WHAT TO WORK ON: Count the lines of the material below that contain the string "Mail", treating case as significant. Output only the number.

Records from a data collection
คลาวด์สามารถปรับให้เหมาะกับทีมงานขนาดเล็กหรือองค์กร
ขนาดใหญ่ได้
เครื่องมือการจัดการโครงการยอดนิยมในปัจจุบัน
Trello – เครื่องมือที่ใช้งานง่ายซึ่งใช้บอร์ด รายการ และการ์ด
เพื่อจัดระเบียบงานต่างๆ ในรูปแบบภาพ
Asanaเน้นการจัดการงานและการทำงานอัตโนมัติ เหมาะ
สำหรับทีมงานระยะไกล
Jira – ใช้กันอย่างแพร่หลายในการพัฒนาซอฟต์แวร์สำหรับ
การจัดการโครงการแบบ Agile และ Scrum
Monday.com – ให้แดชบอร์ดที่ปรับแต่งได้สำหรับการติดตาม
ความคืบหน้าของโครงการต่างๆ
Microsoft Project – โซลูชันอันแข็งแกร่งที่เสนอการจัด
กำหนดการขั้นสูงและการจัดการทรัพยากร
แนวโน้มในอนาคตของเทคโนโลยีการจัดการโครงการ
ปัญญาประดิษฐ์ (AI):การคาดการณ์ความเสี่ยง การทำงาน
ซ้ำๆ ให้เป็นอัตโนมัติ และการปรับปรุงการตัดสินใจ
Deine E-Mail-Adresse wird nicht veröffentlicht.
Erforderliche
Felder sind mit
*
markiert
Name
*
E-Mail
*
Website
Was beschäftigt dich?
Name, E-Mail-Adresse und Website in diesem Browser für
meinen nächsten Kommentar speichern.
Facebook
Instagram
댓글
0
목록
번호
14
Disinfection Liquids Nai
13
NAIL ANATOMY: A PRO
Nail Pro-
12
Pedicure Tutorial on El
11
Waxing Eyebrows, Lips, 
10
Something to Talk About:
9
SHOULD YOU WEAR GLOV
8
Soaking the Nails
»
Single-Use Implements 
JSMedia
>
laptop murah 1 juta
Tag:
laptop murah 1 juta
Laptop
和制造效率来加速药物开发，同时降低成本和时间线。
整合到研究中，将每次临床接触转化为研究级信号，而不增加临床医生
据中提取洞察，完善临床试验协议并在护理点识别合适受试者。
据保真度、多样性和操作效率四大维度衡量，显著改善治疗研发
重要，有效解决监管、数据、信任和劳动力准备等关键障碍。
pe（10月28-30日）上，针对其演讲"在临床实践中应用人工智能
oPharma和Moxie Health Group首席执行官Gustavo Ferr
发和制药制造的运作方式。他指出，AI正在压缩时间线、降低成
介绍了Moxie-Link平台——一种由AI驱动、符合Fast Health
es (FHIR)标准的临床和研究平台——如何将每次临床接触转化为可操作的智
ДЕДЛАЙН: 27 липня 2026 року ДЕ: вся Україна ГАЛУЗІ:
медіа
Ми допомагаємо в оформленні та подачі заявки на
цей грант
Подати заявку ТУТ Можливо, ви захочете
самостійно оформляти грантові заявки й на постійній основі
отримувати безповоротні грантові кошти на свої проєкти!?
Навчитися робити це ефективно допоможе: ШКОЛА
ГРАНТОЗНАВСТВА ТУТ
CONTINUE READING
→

ANSWER AREA: 3